Legal reforms to stop abusive SLAPPs fail to stop chilling effect of the powerful, study warns
There have been reforms at the US state level, as well as the UK 2025 SLAPP Bill and measures in the Economic Crime and Corporate Transparency Act, and the 2024 EU Anti-SLAPP Directive
Legal reforms designed to curb the abusive use of “SLAPPs” are insufficient to stop the rich and powerful trying to block freedom of speech, a new study warns.
Measures in the USA, UK and the EU to stop strategic lawsuits against public participation do not address the deep-seated inadequacies in the law which have a chilling effect on journalists and whistleblowers, the research says.
Strategic lawsuits against public participation are a misuse of the legal system, through bringing or threatening claims that are unmeritorious or abusive to stifle lawful scrutiny and publication. They are often used by corporations and other powerful actors accused of corruption or wrongdoing.
There have been reforms at the US state level, as well as the UK 2025 SLAPP Bill and measures in the Economic Crime and Corporate Transparency Act, and the 2024 EU Anti-SLAPP Directive.
The study argues there are still structural vulnerabilities, and the legislation has limited focus. This leaves gaps that allow SLAPPs to flourish. It calls for a focus on strengthening global networks, so together they can use their soft power to ensure SLAPP perpetrators face reputational consequences that transcend national borders.
Researchers urge policymakers to build national legal systems that allow victims of SLAPPs to seek remedies, and which address the misuse of legal instruments. This must incorporate a systemic mapping of cases and dedicated training for the judiciary.
The research also says legal flaws must be addressed. This involves codifying clear SLAPP indicators and empowering courts as well as other regulatory bodies to formally label abusive claims as SLAPPs.
Dr Costantino Grasso, Associate Professor in Law at the University of Exeter Law School, who carried out the research, said: “We have a legal system where truth-tellers vindicated on public interest grounds can still face financial ruin. Abusive claims are driven, designed and executed by professional enablers.
“With formal responses from authorities often perceived as slow or inadequate, the chilling effect on journalists, whistleblowers, and public watchdogs intensifies. This ongoing institutional inertia leaves truth-tellers to bear both material and psychological harm, while the broader damage to democratic systems goes unaddressed.
“The development of increasingly effective regulatory instruments is a positive trend, but is tempered by a strong reluctance on the part of states to adopt legislation that is genuinely effective in protecting truth-tellers and holding power to account.”
The study shows how the challenge for those in the USA is the fragmented patchwork of state statutes and an uncertain federal stance on anti-SLAPP protections. A solution would be the enactment of a comprehensive federal anti-SLAPP statute. This could be built around a “most protective rule” principle requiring courts facing conflicts between state and federal standards to apply the norm that affords greater protection to public-interest speech.

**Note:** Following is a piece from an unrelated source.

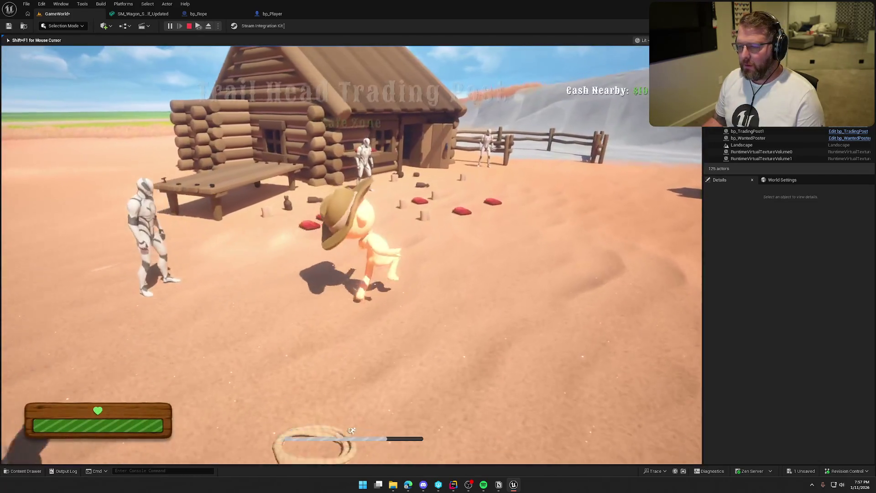
{"action": "key", "text": "w"}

Dr Grasso warns the EU’s Anti-SLAPP Directive’s promise will remain largely rhetorical unless member states extend equivalent safeguards to domestic cases and revisit criminal defamation rules that magnify chilling effects. He says the European Commission must rigorously monitor implementation and not hesitate to launch infringement procedures against non-compliant states.
In the United Kingdom there should be deeper changes to defamation law and clearer duties for professional enablers.
Dr Grasso said: “A lack of global consensus creates an infertile ground for the universal adoption of robust anti-SLAPP standards and accountability mechanisms. While a global framework remains a laudable long-term goal, the most pragmatic and productive path forward in the current historical moment lies in strengthening legal protections at the national and regional supranational level.
“The most promising path forward lies in strengthening the global networks among organisations, civil society actors, and political forces, so that pressure can be exerted not only within individual countries but also through internationally coordinated initiatives that hold abusive litigants and their enablers to account across borders.”
Dr Grasso previously served as a corporate governance and compliance specialist with the UK Serious Fraud Office, contributing to the first English Deferred Prosecution Agreement, and serves as an international anti-corruption expert for the Council of Europe.